Зиновий слушал, иронически и чуточку страдальчески покачивая головой.

— Мистику, мистику, старик, разводишь! Это от безделья.

— Ничего не мистику! Я не рассказывал тебе о маме? Так вот. Ты знаешь, она жила не с нами. Но в последние дни мы у нее дежурили. Измучились… ужас! Собственно, надеяться на чудо было глупо, но вдруг она поднимается, требует зеркало и гребень и говорит, чтобы мы шли к себе, дежурства сегодня не нужно, ей лучше. Я, как приехал, сразу же — хлоп! — и заснул. Но ночью в меня будто выстрелили! Вскочил, сердце хоть рукой держи. Вид, конечно, самый дикий. Тамара испугалась, а я рвусь бежать чуть не голяком. И знаешь, — опоздали. Прибежали… ключ у нас свой был — лежит. Все! И ты меня теперь хоть режь, но я знаю: это она звала меня, когда я спал. Говорю же: это было как толчок, как выстрел!

Зиновий потупился.

— Ну, старик… на эту тему можно спорить и спорить. Все дело в том, что в научных кругах в настоящее время…

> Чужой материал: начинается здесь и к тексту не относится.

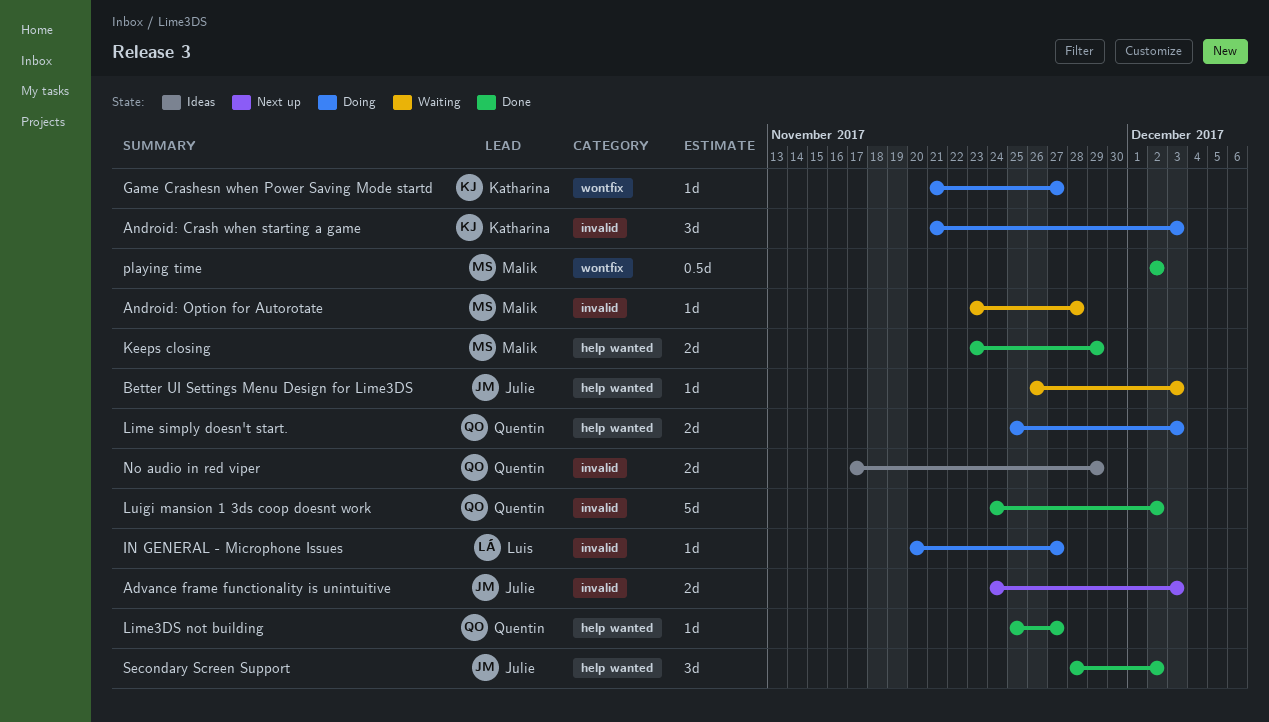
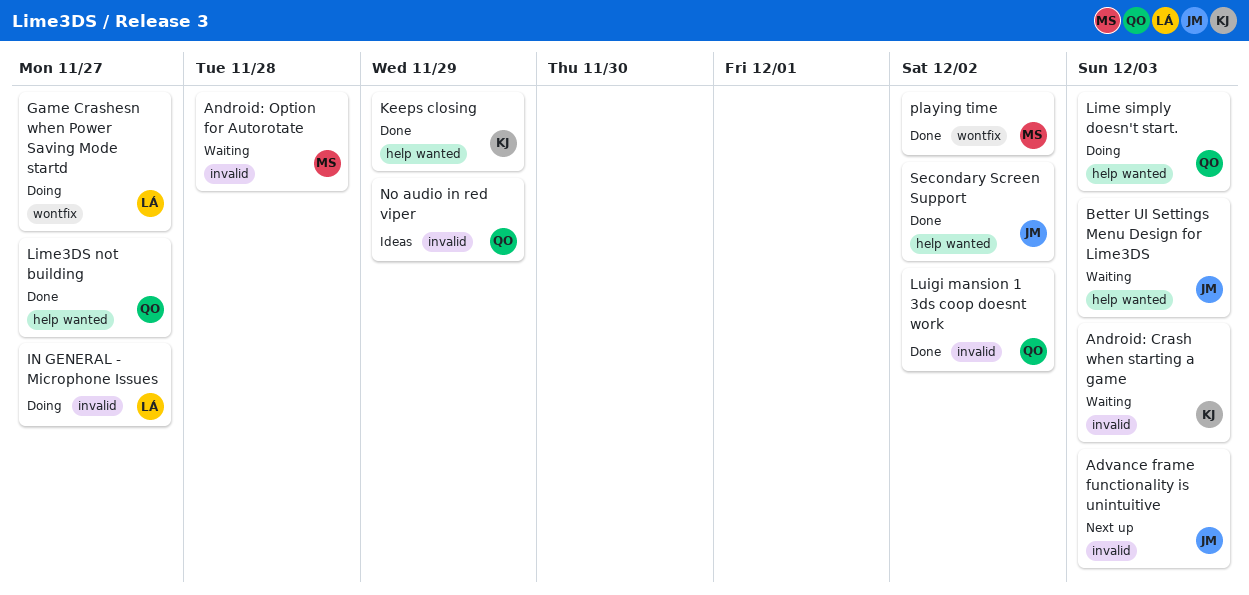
Android: Crash when starting a game, status: Doing -> Waiting
Game Crashesn when Power Saving Mode startd, owner: Katharina -> Luis
Keeps closing, owner: Malik -> Katharina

— А, круги твои! Пойми — меня тогда это потрясло. Да вот и недавно с Тамарой. Я же говорил тебе: как она узнала, что мне плохо? От кого? Не от людей! Значит, по воздуху? Фантастика!

— Старик, я хочу сказать, что уровень наших нынешних накопленных или, верней, добытых опытом знаний…

— Постой, Зям, дай доскажу. Вот гляди: стоит приемник. С миром он ничем не связан, а между тем принимает волны с другого конца Земли. Так неужели ты думаешь, что человеческая душа примитивней этой дурацкой коробочки? Да в тысячу раз тоньше и умнее! Даже у летучей мыши обнаружили что-то вроде радара. А уж человек-то!.. Наша беда в том, что мы привыкли, как тот хохол, все взять в руки, пощупать. А если есть штуковина, которой не пощупаешь?

— Старик, так я тебе об этом и хочу сказать. В последнее время в журналах начинают проскакивать догадки о еще неизвестном нам виде материи. Ты ведь к этому ведешь?